What’s interesting about this story is not that Harvard’s investment accounts lost value — virtually all investment portfolios, except those invested exclusively in gold, have declined in value since the economy and the credit markets hit the wall last fall — but how much Harvard has lost and the nature of its investments. Any kind of swap investment is risky; you really have to know what you are doing and what the potential downside risks are to make a properly informed investment decision. It is curious that Harvard would invest hundreds of millions in interest rate swaps. You have to wonder if its investment advisors really described the risks to the university body that oversees investments and, if so, whether that body really understood those risks. As for Harvard’s endowment, losing more than $10 billion in one year is extraordinary.
Many colleges and universities have been aggressively raising money to up their endowments, and it appears that they have been investing those funds with, perhaps, even more aggressiveness. That seems to defeat the traditional purpose of an endowment fund, which is to provide a financial cushion and regular investment income for the institution. Given that purpose, you would expect endowment funds to be invested more conservatively, and not in a way in which the endowment fund could conceivably lose more than 25 percent of its value in one year.
If you have been a contributor to a university’s endowment fund, only to see the value of your contribution go poof in the past year, what do you say when the college comes back to you this year to ask for help?
The normally separate worlds of modern technology and Renaissance art intersected recently, and the result was confirmation that a heretofore obscure painting was the work of Leonardo da Vinci. Multispectral images of a painting thought to be that of a 19th century German painter has allowed art historians to determine that a fingerprint on the painting matched that of the great Leonardo, who apparently frequently used his hands in creating his masterpieces.
What does it mean for the owner of the piece? Well, he bought the painting two years ago for $19,000, and now it is estimated to be worth more than $100 million. For the mathematically challenged, that means the value of the investment increased 5,000 times in just two years.
Russell, be sure to leave a few telltale fingerprints on your artwork!
Gold has hit a new all-time high price, above $1,035 per ounce. The run-up in gold prices has been striking — five years ago, the trading price of gold was slight above $400 an ounce, and since last November gold has increased from less than $750 an ounce to its current record level.

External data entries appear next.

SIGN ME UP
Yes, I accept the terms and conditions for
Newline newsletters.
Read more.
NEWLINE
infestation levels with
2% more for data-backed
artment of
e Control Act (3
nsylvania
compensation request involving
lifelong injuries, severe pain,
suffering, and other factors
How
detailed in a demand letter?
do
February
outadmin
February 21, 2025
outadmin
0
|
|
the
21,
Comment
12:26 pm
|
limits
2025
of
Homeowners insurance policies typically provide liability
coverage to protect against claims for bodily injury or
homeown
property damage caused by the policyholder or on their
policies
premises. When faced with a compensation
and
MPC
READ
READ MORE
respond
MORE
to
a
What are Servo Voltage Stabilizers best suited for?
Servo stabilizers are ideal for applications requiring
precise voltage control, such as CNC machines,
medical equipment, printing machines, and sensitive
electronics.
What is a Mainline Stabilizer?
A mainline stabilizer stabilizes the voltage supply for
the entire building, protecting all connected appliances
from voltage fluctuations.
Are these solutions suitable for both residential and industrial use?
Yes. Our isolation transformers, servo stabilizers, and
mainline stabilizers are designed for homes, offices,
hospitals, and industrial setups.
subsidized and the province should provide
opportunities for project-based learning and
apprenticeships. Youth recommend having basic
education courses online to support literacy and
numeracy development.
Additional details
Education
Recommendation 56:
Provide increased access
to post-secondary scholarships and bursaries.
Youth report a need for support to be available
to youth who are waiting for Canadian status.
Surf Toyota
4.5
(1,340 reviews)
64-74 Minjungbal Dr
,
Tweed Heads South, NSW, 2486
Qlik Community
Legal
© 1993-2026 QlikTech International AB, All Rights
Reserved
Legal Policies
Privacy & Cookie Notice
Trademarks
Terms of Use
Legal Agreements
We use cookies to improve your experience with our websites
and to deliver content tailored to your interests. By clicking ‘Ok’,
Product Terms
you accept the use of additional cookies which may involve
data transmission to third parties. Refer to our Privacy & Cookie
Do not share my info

Why has the price of gold increased so dramatically? Historically, gold has been viewed as the safest investment in times of uncertainty and potential inflation. If you thought your government was going to collapse, or our currency was going to be undercut by dramatic inflation, you didn’t want worthless paper or coins, you wanted gold because it would retain its value under any circumstances or regime. (Ask any citizen of the Confederate States of America or the Weimar Republic if you don’t believe me.) I think the increasing price of gold signals that many investors, worldwide, are not convinced that the current economic woes are behind us and they therefore are hedging their bets retreating to an investment that dates from the earliest days of capitalism and commerce — even though the unprecedented price of gold makes buying at this point a significant risk.
Surveys of consumer confidence are fine, but whether people are willing to pay more than $1000 for an ounce of gold says a lot more to me about confidence in the economy than any survey ever could.